Littin’s latest film, dubbed Allende en su Laberinto (Allende is his Maze), will go on screen for the first time at the ceremony.
Littin attended the third edition of the APFF in Tehran earlier this month.
Allende en su Laberinto, which was produced in 2014, accounts the last seven hours of the life of former democratically-elected Chilean President Salvador Allende and his close allies inside the Palace of La Moneda during a brutal military coup d’etat on September 11, 1973.
Allende died of self-inflicted gunshot wounds during the putsch, which was led by then-army commander-in-chief Augusto Pinochet and aided by the United States’ Central Intelligence Agency (CIA).
Littin is globally renowned as one of the most prominent personalities of the New Latin American cinema.
He has directed at least 16 feature-length movies as well as documentaries, which have vied at the Cannes Film Festival, the New York Film Festival and the Moscow International Film Festival.
Littin was driven into exile shortly after Pinochet assumed power in Chile. He took refuge in Mexico, Nicaragua and Spain later on, before eventually returning to Chile following the resignation of Pinochet’s dictatorial regime.
The third edition of the APFF kicked off on August 24 and wrapped up on August 26, 2016.
More than 5,000 films from 129 countries were reportedly submitted to the secretariat of the festival.
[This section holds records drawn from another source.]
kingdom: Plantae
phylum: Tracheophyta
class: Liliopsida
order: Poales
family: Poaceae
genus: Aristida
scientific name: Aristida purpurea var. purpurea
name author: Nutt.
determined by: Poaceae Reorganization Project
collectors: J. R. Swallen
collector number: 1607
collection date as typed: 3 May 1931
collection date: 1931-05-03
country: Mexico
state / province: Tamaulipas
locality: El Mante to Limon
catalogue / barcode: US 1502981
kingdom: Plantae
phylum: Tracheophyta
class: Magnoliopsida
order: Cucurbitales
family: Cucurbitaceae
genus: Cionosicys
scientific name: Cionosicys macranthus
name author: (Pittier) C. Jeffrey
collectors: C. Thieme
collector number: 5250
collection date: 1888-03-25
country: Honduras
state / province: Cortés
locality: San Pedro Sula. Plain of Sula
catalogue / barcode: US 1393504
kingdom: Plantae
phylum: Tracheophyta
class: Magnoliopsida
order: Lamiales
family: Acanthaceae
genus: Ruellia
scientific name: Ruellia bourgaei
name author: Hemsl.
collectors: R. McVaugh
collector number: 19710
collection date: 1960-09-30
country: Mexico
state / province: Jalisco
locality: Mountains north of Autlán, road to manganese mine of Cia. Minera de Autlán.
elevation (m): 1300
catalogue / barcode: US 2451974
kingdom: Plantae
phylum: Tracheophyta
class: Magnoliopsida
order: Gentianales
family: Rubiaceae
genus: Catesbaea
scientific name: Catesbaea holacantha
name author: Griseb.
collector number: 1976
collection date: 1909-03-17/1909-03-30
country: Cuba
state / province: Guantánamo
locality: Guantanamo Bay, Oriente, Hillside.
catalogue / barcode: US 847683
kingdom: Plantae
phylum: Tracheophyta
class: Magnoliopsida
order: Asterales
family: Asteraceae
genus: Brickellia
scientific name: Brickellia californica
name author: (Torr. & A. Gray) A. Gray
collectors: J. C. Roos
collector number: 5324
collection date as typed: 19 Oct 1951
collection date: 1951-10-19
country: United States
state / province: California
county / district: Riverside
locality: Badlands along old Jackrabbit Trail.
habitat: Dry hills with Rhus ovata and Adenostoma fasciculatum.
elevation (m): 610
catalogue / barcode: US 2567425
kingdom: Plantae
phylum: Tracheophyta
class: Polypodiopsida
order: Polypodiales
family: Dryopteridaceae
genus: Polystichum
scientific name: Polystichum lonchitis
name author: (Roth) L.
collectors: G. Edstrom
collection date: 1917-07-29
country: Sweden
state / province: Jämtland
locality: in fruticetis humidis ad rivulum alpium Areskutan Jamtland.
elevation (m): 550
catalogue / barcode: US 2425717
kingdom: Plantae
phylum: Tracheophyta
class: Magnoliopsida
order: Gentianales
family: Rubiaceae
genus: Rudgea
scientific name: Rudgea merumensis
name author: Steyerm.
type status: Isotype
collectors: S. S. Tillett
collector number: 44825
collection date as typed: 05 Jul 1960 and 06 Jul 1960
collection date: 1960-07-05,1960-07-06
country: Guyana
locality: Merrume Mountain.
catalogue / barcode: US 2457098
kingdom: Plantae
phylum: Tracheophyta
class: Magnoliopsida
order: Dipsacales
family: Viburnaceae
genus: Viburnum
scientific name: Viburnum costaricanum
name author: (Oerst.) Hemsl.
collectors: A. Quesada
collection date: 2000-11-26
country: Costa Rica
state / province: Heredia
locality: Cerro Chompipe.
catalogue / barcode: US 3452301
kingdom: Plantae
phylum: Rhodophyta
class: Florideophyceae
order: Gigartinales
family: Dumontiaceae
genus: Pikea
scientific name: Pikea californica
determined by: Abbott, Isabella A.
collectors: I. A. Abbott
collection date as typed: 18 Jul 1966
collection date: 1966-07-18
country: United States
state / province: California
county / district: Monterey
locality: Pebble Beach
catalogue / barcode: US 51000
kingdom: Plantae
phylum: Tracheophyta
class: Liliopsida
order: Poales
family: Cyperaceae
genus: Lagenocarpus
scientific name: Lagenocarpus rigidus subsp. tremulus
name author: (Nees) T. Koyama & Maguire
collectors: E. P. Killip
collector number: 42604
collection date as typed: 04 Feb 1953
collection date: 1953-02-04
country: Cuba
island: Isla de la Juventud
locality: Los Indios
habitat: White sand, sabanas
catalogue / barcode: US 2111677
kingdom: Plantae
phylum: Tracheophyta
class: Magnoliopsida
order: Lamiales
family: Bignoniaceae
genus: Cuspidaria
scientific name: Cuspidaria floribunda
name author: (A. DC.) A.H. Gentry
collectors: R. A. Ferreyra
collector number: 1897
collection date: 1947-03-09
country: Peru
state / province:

The theme of this year’s edition was the Influence of Arrogant World Powers on Other Countries. The festival sought to shed light on the CIA-assisted colonial coup in Iran, which overthrew the then government of democratically-elected then-Prime Minister Mohammad Mosaddeq in favor of cementing the monarchical rule of Mohammad Reza Pahlavi, the then-Iranian monarch, back on August 19, 1953.